About this exercise ::
Examine the entries and show every line in which the word "lines" is found.

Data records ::
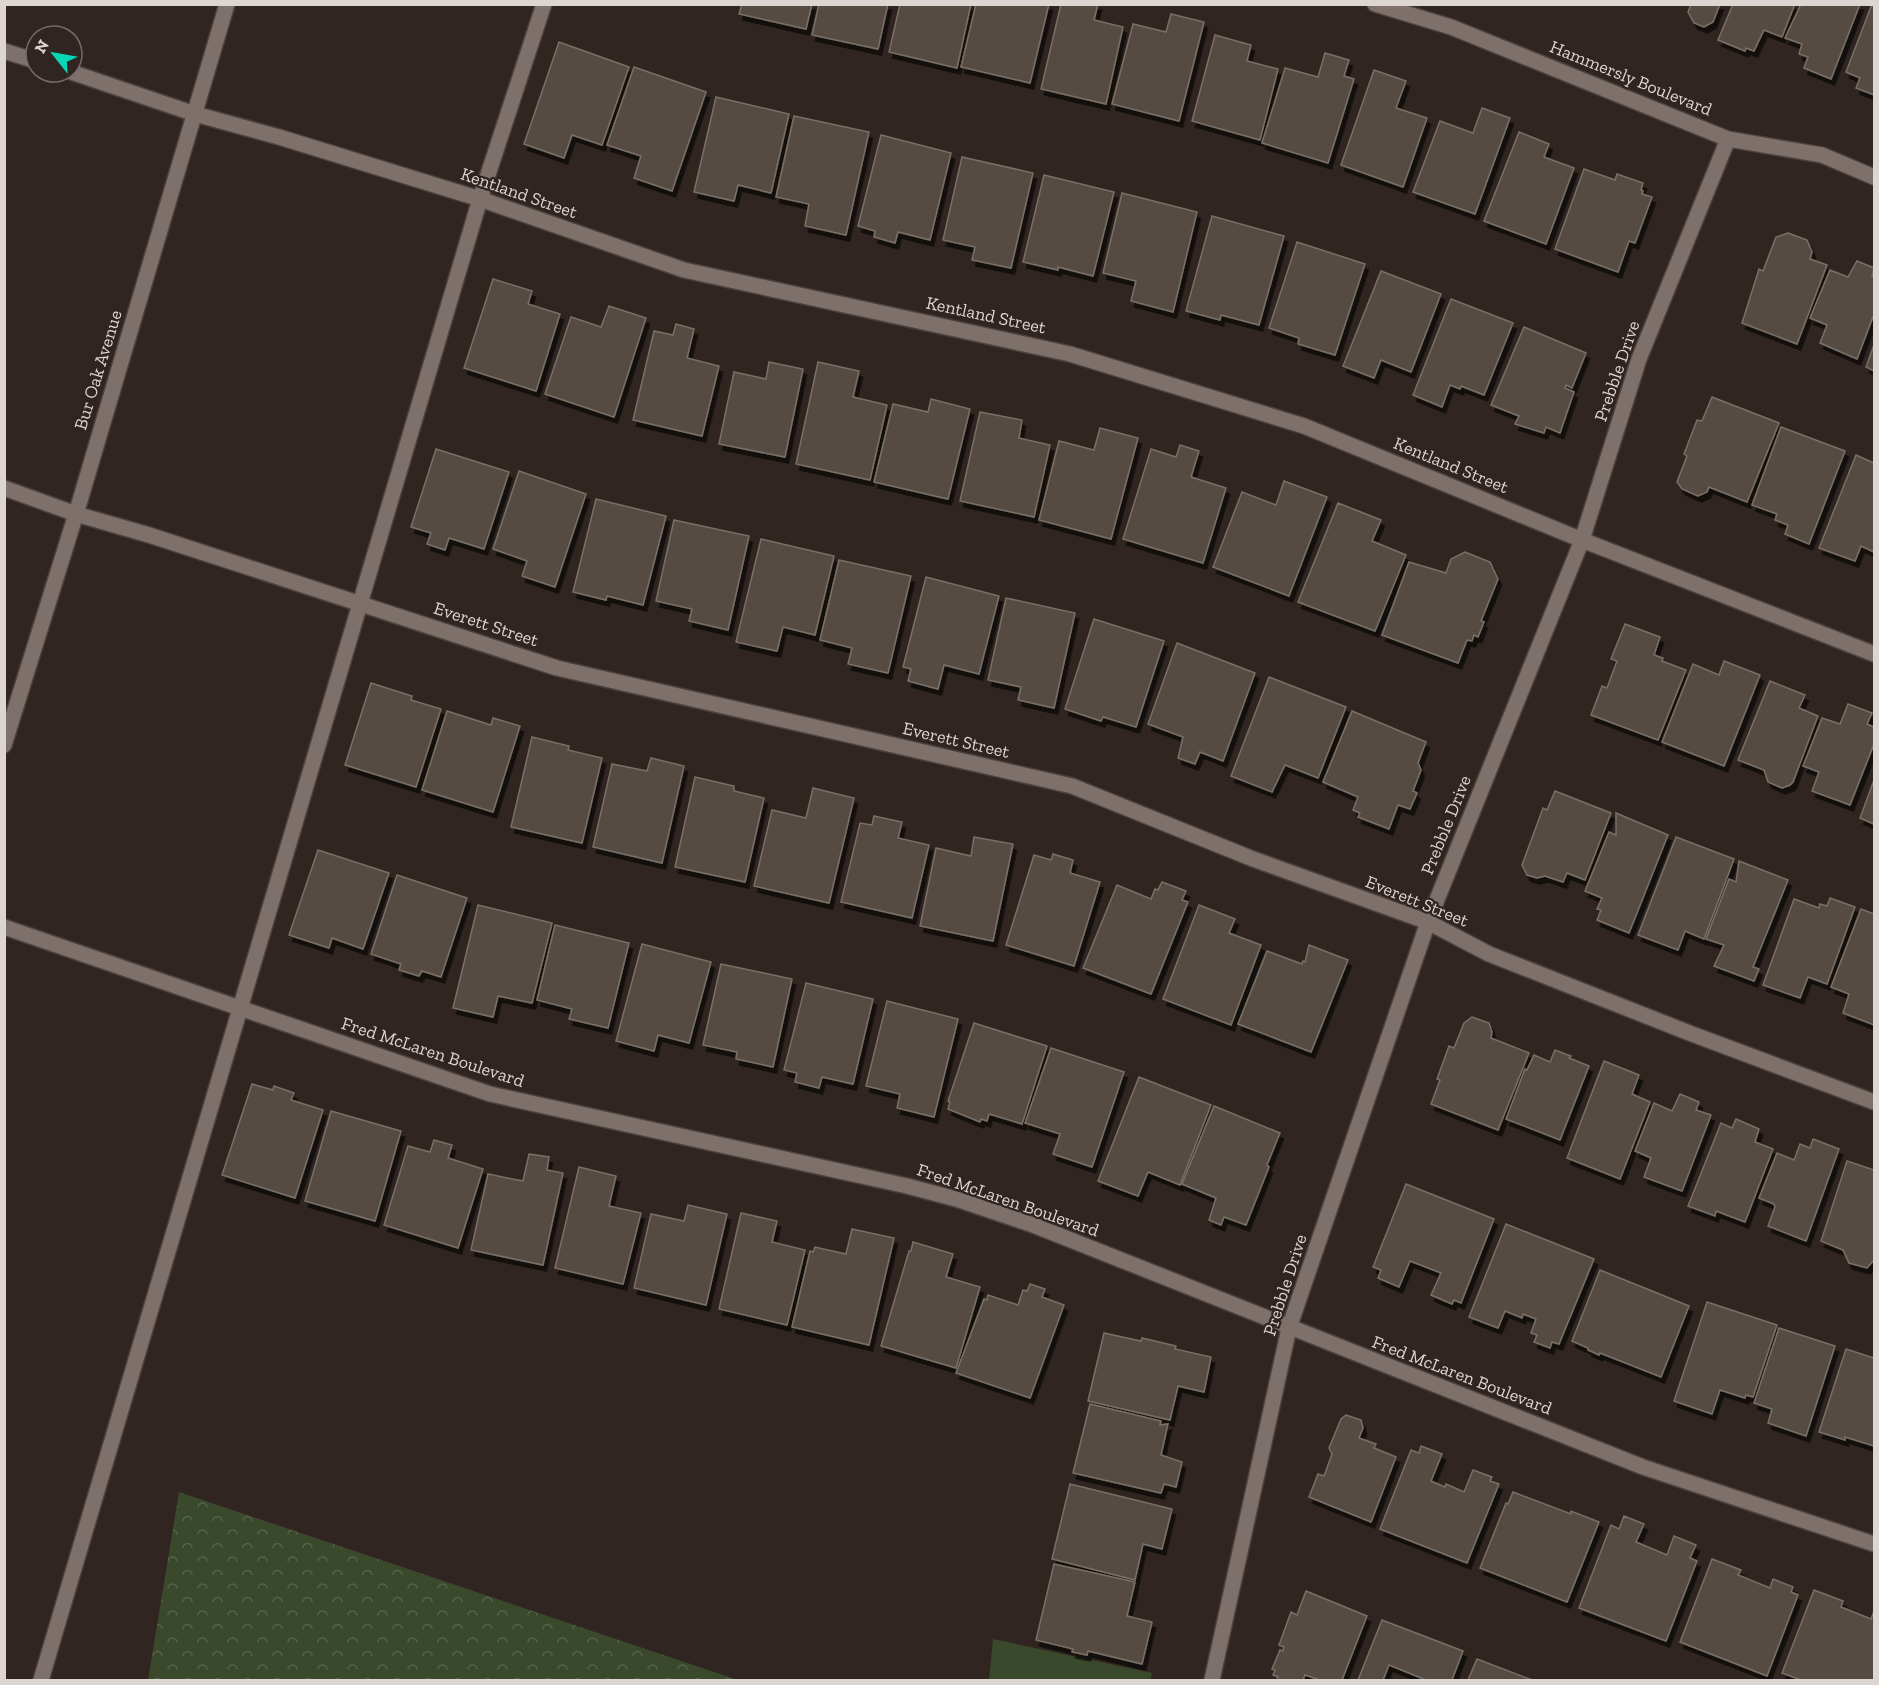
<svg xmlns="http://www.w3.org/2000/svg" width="1879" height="1685" viewBox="0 0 1879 1685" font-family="'Zilla Slab',serif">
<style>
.green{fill:#3a492c}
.forest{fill:url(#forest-crowns)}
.building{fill:#554c43;stroke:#796f66;stroke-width:1.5;filter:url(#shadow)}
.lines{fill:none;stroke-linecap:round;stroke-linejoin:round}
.service-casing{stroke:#4b423e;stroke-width:18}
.minor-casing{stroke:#4b423e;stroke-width:18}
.tertiary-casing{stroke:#4b423e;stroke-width:18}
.service{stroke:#7e706b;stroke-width:15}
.minor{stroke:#7e706b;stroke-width:15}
.tertiary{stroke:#7e706b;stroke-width:15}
.labels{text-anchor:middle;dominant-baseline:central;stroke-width:4.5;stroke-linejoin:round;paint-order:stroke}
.street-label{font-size:18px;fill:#ddd5d2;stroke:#302520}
</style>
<defs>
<pattern id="forest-crowns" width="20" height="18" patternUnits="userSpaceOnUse" patternTransform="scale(1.5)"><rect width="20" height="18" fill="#3a492c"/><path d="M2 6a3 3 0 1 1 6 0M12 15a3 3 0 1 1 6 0" fill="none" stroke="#56624a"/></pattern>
<filter id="shadow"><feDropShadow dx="3.5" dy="6" stdDeviation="0" flood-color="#0009"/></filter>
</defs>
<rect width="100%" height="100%" fill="#302520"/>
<polygon class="green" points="993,1639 1152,1673 1150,1680 989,1680"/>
<polygon class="forest" points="179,1492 738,1680 148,1680"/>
<g class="building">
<polygon points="742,4 812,4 806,29 739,14"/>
<polygon points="819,4 888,4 878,49 812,35"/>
<polygon points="900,4 971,4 957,68 889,52"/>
<polygon points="976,4 1049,4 1030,83 961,67"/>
<polygon points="1061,4 1098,4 1094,20 1123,27 1106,104 1041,89"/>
<polygon points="1691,4 1720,4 1713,22 1704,27 1694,23 1688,12"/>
<polygon points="1733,4 1795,4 1782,37 1764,30 1754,51 1746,48 1745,51 1718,40"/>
<polygon points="1801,4 1860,4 1831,79 1804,68 1808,57 1799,54 1802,44 1785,38"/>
<polygon points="1872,4 1874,4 1874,95 1856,88 1860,78 1846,72"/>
<polygon points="1171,14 1204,22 1179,121 1112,104 1133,24 1166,32"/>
<polygon points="1215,35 1251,45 1247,61 1278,69 1260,140 1192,121"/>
<polygon points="559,42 629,67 602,145 572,135 564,158 524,144"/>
<polygon points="1325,53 1349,60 1344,76 1354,79 1328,163 1262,143 1285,68 1318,77"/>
<polygon points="634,67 706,92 672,191 634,178 641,156 607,145"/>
<polygon points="1374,70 1406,81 1396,108 1427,118 1403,187 1341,165"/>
<polygon points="716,97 789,114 771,193 738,185 734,201 694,192"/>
<polygon points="1482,108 1510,118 1475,214 1413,192 1440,121 1473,133"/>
<polygon points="794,116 869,132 846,235 805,226 809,204 776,197"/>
<polygon points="1519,132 1549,144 1544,157 1574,168 1546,244 1484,221"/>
<polygon points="881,135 951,153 930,240 898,232 895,243 874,237 875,231 858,226"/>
<polygon points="962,157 1033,173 1011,268 972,260 975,247 943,240"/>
<polygon points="1584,169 1615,180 1617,174 1643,183 1641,190 1643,191 1642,194 1652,197 1635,243 1629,241 1618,272 1555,249"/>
<polygon points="1044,175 1114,192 1093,276 1058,267 1058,270 1023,262"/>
<polygon points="1122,193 1197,212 1173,312 1131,301 1136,281 1103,273"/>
<polygon points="1212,216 1284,236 1259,325 1221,315 1220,320 1186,311"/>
<polygon points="1788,233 1807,240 1812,252 1810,259 1827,265 1797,344 1742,323 1759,269 1763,271 1776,237"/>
<polygon points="1297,242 1365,264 1335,355 1298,344 1299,338 1269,328"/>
<polygon points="1857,261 1874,268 1872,276 1874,277 1874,314 1857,359 1820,343 1827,325 1810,318 1830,270 1848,277"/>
<polygon points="1381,271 1441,294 1411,372 1381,360 1374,378 1343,366"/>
<polygon points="493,279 532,291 528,304 560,314 536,391 464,368"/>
<polygon points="1451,299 1513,323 1484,395 1461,386 1460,389 1450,385 1442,407 1413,395"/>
<polygon points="609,306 646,318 614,417 545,394 571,317 601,327"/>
<polygon points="676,324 694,329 687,358 719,366 702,436 633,420 654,331 673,335"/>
<polygon points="1524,327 1586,353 1572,388 1566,385 1565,388 1574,392 1560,433 1546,427 1544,433 1515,424 1519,416 1491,405"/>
<polygon points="1874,345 1874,371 1866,367"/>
<polygon points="769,362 803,369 785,457 719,444 734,372 766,379"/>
<polygon points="818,362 859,371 853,397 887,405 870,480 796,464"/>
<polygon points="1712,397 1779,423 1747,502 1709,487 1707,492 1698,496 1682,489 1677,482 1687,456 1684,454 1697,420 1702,421"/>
<polygon points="931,399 970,409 948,499 874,482 893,404 928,412"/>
<polygon points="980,412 1022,420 1019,438 1050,445 1034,517 960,501"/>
<polygon points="1781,427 1845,451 1809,544 1785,534 1788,525 1775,520 1777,514 1752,505"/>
<polygon points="1100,428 1138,438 1111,539 1039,520 1059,441 1094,450"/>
<polygon points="1180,445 1199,451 1191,477 1226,488 1203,563 1123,539 1151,449 1176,457"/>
<polygon points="436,449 509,472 484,549 449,538 445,550 427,544 431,533 411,527"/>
<polygon points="1856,455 1874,463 1874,552 1861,546 1855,561 1819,548"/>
<polygon points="519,471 586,494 555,587 522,576 527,561 493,549"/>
<polygon points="1284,481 1327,497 1289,596 1213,567 1242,492 1276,505"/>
<polygon points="596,499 666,516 643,605 607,596 606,600 573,592"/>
<polygon points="1338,503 1381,520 1372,541 1406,555 1375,631 1298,602"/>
<polygon points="674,520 749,536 728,630 689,621 692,609 656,601"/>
<polygon points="761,539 834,556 815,635 783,627 777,651 736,642"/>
<polygon points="1465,552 1490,562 1498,579 1481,621 1484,622 1478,637 1474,635 1472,641 1467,640 1458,663 1382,635 1409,562 1446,573 1451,559"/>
<polygon points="839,560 911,576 888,673 848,664 852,648 820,640"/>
<polygon points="926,577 999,596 979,674 944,665 938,689 908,681 911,669 903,667"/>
<polygon points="1006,598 1075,613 1054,708 1018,700 1021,687 988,680"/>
<polygon points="1094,619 1164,641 1136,727 1103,717 1101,721 1065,709"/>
<polygon points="1625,624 1660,637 1654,655 1663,658 1662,661 1686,670 1658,740 1591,715 1602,686 1607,688 1617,661 1611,659"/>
<polygon points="1177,643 1255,673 1223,761 1200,752 1195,764 1178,758 1183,737 1148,724"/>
<polygon points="1724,661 1760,675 1724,766 1662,742 1693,664 1719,675"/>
<polygon points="1269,677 1346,707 1318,778 1285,765 1272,792 1231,776"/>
<polygon points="1770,681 1805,695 1799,708 1818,716 1793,782 1790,785 1782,788 1768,782 1764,770 1738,760"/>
<polygon points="371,683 412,696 411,700 441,709 416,787 345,765"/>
<polygon points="1848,704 1872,713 1867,724 1874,727 1874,744 1850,805 1812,791 1819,772 1803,766 1822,718 1840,724"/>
<polygon points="447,711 491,725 493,718 520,726 493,812 422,790"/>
<polygon points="1352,711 1426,742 1418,763 1421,770 1413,791 1417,793 1410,809 1398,805 1389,829 1358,817 1360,813 1353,810 1358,797 1323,782"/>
<polygon points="532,737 569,746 568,750 602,758 582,843 511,827"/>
<polygon points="651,758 684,766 662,863 593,847 612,764 647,771"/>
<polygon points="695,777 734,786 734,791 764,798 745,882 675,867"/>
<polygon points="1874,780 1874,824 1860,818"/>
<polygon points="813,788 854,798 829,903 754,886 772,810 806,818"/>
<polygon points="1555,791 1611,813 1585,880 1567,873 1563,882 1545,876 1537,878 1527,875 1522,865 1543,808 1547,810"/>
<polygon points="1616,813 1668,835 1629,933 1597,920 1601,910 1597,909 1602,898 1585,891 1609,832 1616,835"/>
<polygon points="874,816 902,822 898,838 929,845 912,918 841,902 860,823 872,825"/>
<polygon points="974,837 1013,844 993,941 920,926 936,848 971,856"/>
<polygon points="1676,837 1734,859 1704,939 1685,931 1678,950 1638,935"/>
<polygon points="318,850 389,873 363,949 332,938 329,948 289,935"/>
<polygon points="1053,854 1073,860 1070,873 1100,882 1074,966 1006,945 1034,855 1051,860"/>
<polygon points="1739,861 1788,880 1753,967 1759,969 1754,981 1714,966 1724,945 1706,939 1729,879 1736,882"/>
<polygon points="397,875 467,898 441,977 422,971 419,976 399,970 401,964 371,954"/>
<polygon points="1162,882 1186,891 1182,900 1188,902 1151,994 1083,968 1117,885 1151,899 1155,889 1158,890"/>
<polygon points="1830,898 1855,907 1827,984 1808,977 1800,998 1763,985 1794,899 1819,908 1820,904 1827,906"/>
<polygon points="478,905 552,923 532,1003 498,996 493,1017 453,1008"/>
<polygon points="1199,905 1235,919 1229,933 1261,945 1231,1025 1163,999"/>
<polygon points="1861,909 1874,914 1874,1025 1843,1013 1849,994 1831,987"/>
<polygon points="555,925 629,943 608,1028 569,1019 572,1009 537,1000"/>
<polygon points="642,944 711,962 689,1043 658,1035 654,1051 616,1041"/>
<polygon points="1309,945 1348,960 1311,1052 1238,1024 1267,951 1302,964 1303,961 1305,962"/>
<polygon points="721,964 792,979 773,1067 736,1059 737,1052 703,1045"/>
<polygon points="806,983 873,999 853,1084 822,1077 819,1088 795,1082 797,1073 784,1070"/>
<polygon points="887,1001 958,1019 934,1117 897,1108 900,1094 866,1086"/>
<polygon points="1472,1017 1489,1023 1492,1032 1491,1038 1529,1053 1498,1130 1431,1104 1440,1080 1437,1079 1449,1046 1454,1048 1464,1023"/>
<polygon points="974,1023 1047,1046 1022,1124 989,1114 987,1121 981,1119 980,1122 948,1109 950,1102 948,1101"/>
<polygon points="1051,1048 1124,1072 1092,1167 1053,1154 1060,1134 1025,1123"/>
<polygon points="1555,1050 1571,1056 1569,1058 1589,1066 1560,1140 1506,1119 1525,1069 1527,1070 1534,1055 1550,1062"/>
<polygon points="1604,1061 1639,1075 1632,1094 1650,1102 1620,1179 1567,1158"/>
<polygon points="1139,1077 1211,1105 1180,1185 1148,1172 1138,1196 1098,1181"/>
<polygon points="252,1084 273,1090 274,1086 294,1093 291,1100 323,1110 295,1198 222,1175"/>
<polygon points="1680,1094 1699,1102 1696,1110 1711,1115 1682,1191 1644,1177 1651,1158 1635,1151 1654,1103 1672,1111"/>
<polygon points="1214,1106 1280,1133 1267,1165 1269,1167 1246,1225 1224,1217 1221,1225 1209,1220 1216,1198 1182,1184"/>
<polygon points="331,1111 401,1131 375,1221 305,1201"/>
<polygon points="1736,1119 1759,1129 1755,1142 1773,1149 1745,1222 1716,1211 1715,1216 1688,1206 1721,1123 1732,1128"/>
<polygon points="1813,1139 1839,1149 1806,1241 1768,1226 1775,1207 1774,1204 1759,1198 1777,1153 1794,1160 1800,1144 1810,1148"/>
<polygon points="434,1140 452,1145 448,1158 483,1169 458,1248 384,1225 408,1146 430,1152"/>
<polygon points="529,1154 549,1157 547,1170 563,1173 543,1265 471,1250 488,1174 523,1181"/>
<polygon points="1847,1161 1874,1170 1874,1260 1867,1268 1849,1263 1843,1250 1821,1241"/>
<polygon points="579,1167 616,1176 609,1206 641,1213 623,1284 555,1268"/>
<polygon points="1406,1184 1494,1219 1461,1303 1454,1300 1452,1304 1431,1295 1441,1273 1410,1261 1399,1287 1378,1278 1381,1270 1373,1267"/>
<polygon points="688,1205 727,1214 706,1305 634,1288 651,1214 684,1221"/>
<polygon points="741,1213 777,1221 772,1242 805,1250 787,1325 719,1309"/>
<polygon points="1506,1224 1594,1259 1559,1344 1552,1342 1550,1348 1534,1342 1537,1335 1531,1333 1536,1319 1523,1314 1522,1318 1505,1311 1498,1328 1469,1317"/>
<polygon points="852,1229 894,1238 869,1345 792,1327 810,1251 813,1252 815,1247 846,1254"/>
<polygon points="913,1242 953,1254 946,1277 980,1287 956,1368 881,1346 909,1251 911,1251"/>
<polygon points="1600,1270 1689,1306 1661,1377 1600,1353 1599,1355 1588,1350 1588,1348 1572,1341"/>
<polygon points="1030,1284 1045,1289 1042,1297 1064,1305 1030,1398 956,1373 984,1299 987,1300 988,1295 1018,1305 1023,1290 1027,1291"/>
<polygon points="1707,1302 1777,1325 1753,1397 1746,1395 1745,1398 1720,1390 1712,1414 1674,1401"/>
<polygon points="1779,1328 1835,1346 1806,1436 1768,1423 1772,1409 1754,1403"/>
<polygon points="1104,1333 1141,1341 1142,1338 1176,1346 1175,1349 1211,1357 1204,1392 1178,1386 1170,1420 1088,1401"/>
<polygon points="1846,1349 1874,1358 1874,1446 1845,1437 1845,1440 1819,1432"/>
<polygon points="1090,1404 1161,1421 1160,1425 1168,1424 1161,1455 1182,1462 1176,1487 1164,1484 1161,1493 1073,1473"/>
<polygon points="1346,1415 1361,1420 1363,1428 1359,1438 1376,1444 1374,1448 1396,1457 1371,1522 1309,1497 1318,1474 1324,1476 1332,1454 1329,1448 1341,1419"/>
<polygon points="1421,1446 1442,1454 1431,1481 1445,1487 1446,1484 1464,1492 1473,1470 1492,1477 1490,1481 1499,1484 1467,1563 1380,1529 1411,1450 1419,1453"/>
<polygon points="1070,1484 1172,1509 1162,1549 1143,1544 1135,1580 1052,1559"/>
<polygon points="1513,1492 1571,1514 1571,1511 1599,1522 1567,1602 1480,1568 1506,1503 1508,1504"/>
<polygon points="1624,1516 1644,1524 1636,1542 1667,1555 1674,1536 1696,1545 1690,1558 1697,1561 1666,1641 1579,1608 1611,1525 1619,1529"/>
<polygon points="1712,1559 1741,1570 1738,1575 1770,1588 1773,1579 1793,1587 1791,1592 1798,1595 1767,1676 1680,1642"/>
<polygon points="1054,1564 1135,1582 1127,1616 1152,1622 1142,1664 1088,1651 1087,1655 1072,1652 1073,1649 1036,1640"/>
<polygon points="1814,1590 1843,1601 1841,1607 1871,1619 1874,1611 1874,1680 1801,1680 1782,1673"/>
<polygon points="1306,1591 1367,1616 1342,1680 1320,1680 1305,1675 1303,1680 1277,1680 1278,1677 1273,1675 1275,1670 1272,1669 1280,1650 1283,1651 1284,1647 1279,1645 1291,1612 1297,1615"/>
<polygon points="1382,1620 1463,1651 1452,1680 1426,1680 1389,1665 1383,1680 1358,1680"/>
<polygon points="1477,1659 1532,1680 1468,1680"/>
</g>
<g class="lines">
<g class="service-casing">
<polyline id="service" points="41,1680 480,199 544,4"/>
</g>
<g class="minor-casing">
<g id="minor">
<polyline points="1375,4 1451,27 1728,139 1822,155 1874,177"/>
<polyline points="4,51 36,61"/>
<polyline points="71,72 195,114 279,137 480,199 684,270 1070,354 1304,426 1582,540 1874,654"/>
<polyline points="4,488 76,514 149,535 557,668 1072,786 1253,859 1428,922 1489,954 1692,1034 1874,1102"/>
<polyline points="4,927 490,1094 907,1186 956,1199 1033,1225 1643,1467 1874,1544"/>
<polyline points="1212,1680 1289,1328 1428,922 1582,540 1639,359 1728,139"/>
</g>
</g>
<g class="tertiary-casing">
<polyline id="tertiary" points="4,745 76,514 227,4"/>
</g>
<use href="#service" class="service"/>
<use href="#minor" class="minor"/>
<use href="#tertiary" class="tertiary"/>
</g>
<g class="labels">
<g class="street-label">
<text transform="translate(1631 78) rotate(22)">Hammersly Boulevard</text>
<text transform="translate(519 193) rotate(19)">Kentland Street</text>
<text transform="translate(986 315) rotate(12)">Kentland Street</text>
<text transform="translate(98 370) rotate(-73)">Bur Oak Avenue</text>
<text transform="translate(1617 371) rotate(-71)">Prebble Drive</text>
<text transform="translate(1451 465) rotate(22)">Kentland Street</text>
<text transform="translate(486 624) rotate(18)">Everett Street</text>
<text transform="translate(956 740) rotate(13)">Everett Street</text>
<text transform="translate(1446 825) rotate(-68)">Prebble Drive</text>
<text transform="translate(1417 901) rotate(22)">Everett Street</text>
<text transform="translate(433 1052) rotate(18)">Fred McLaren Boulevard</text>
<text transform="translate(1008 1200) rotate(19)">Fred McLaren Boulevard</text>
<text transform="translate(1285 1285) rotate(-72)">Prebble Drive</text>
<text transform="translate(1462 1375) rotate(21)">Fred McLaren Boulevard</text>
</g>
</g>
<rect width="1879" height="1685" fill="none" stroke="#ddd5d2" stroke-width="12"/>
<g transform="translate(54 54) rotate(301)"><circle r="28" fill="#302520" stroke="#756b67" stroke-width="1.5"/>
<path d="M0-4.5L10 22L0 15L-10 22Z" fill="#08d5b5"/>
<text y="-9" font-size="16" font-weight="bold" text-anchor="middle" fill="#ddd5d2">N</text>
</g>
</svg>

Task answer ::
.lines{fill:none;stroke-linecap:round;stroke-linejoin:round}
<g class="lines">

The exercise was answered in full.